I try to find some fun, interesting topics for blog posts – this one is a little dry, but important! I will sneak in a few of these here and there, just for variety – and because, like vegetables, they’re good for us.
I find that new homebuyers are confused about how much money they should have in hand BEFORE they begin looking for their dream home. A quick answer is – call your lender ! They can give you a good idea of what price home you can buy, and how much in reserve you should have before you begin looking. My favorite mortgage lender – the one I use most often and who will do my loan when I purchase a home – is Carlisle Dent of Fidelity Bank Mortgage. Tell him I told you to call and he’ll be happy to discuss it with you.
But if you’re just “thinking about it” at this point, or just want a general idea, here we go:
Generally, the largest chunk of dough you should have in advance is your DOWN PAYMENT. The down payment varies depending on the type of financing you are using, your monthly payment and the price of the home you are purchasing. It is a percentage of the purchase price, and that percentage depends on the financing you receive. It is possible to pay as little as 5% down, but in a more traditional situation, you would be putting about 20% down. Government loans require a smaller down payment – I have seen (even in this tough lending environment!) no money down (from the buyer) loans. But since the mortgage meltdown, those are very few and far between. The more you put down, the more lenient your lender can be on underwriting issues. Plan on no more than twenty percent of the purchase price – but most of my buyers these days put twenty percent down.

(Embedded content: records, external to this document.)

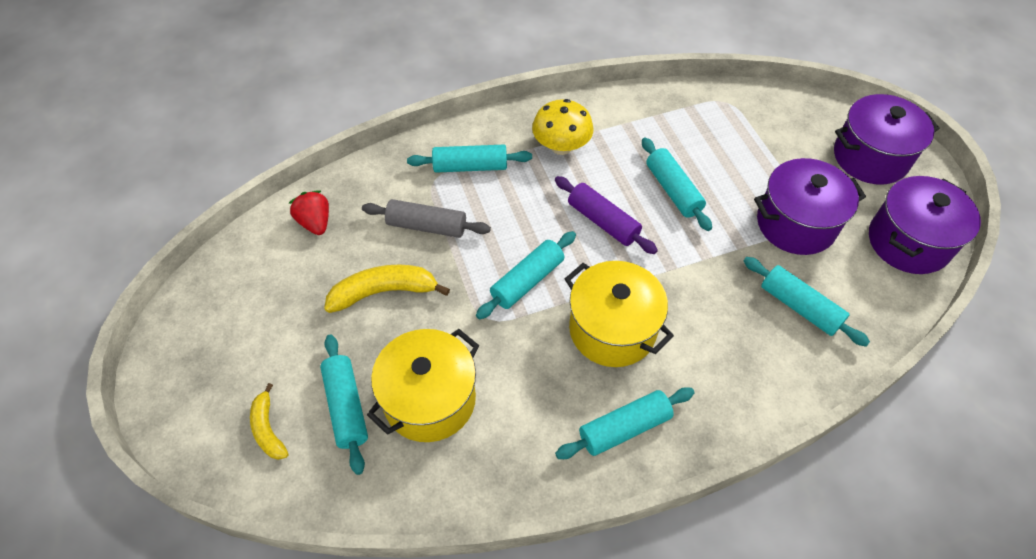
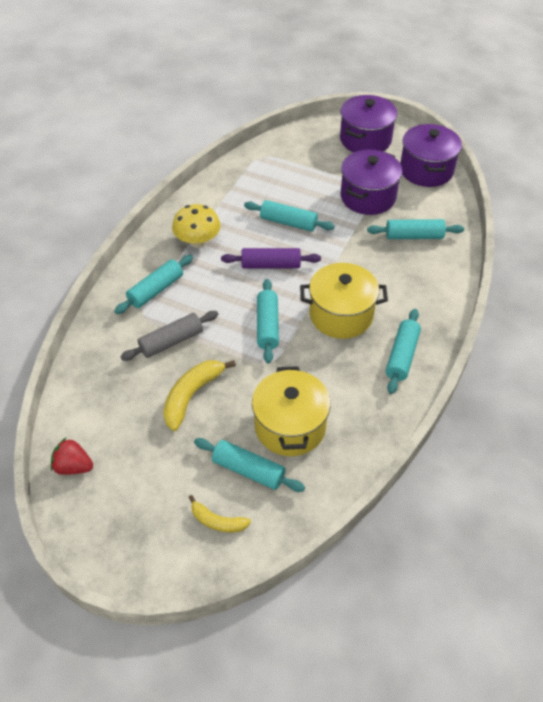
camera: 45 degrees left, 5 degrees down
red strawberry [289,190,329,235] -> red strawberry moved to [51,438,93,475]

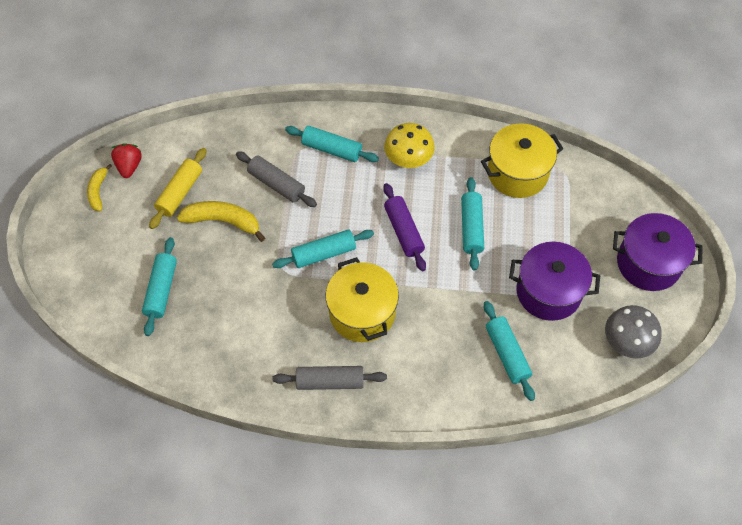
camera: 70 degrees right, 10 degrees up
yellow banana [189,495,251,532] -> yellow banana moved to [87,164,112,211]
yellow pot [252,366,331,456] -> yellow pot moved to [481,123,564,198]
turquoise rolling pin [386,309,421,394] -> grey rolling pin [272,366,387,390]
purple pot [400,124,462,187] -> grey mushroom [605,305,662,358]
none -> yellow rolling pin [149,148,206,229]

Saving enough money for a down payment can seem like an unreachable goal for some. Remember though, if you already own a house, you can use your home equity toward a down payment on a new house. If you are a first time home buyer, start a savings program if you have not already. Also, a lot of first time home buyers receive help from parents and relatives for the purchase of their first time. Consider asking! It’s a good, effective mode of wealth transfer at a time when you most need it. If you DO go this route, know that there are special rules relating to when that money needs to come to you. Some loans will require that the funds are in YOUR account for a certain amount of time. Check into that FIRST if this is your plan, so that you know you are conforming to those rules.
Also, some builders of new homes will consider “sweat equity” in their selling price. This means that they will reduce the price and let you do some of the work (like painting) yourself. There are even more strategies to get your down payment lower, such as using a co-borrower or seller take-backs.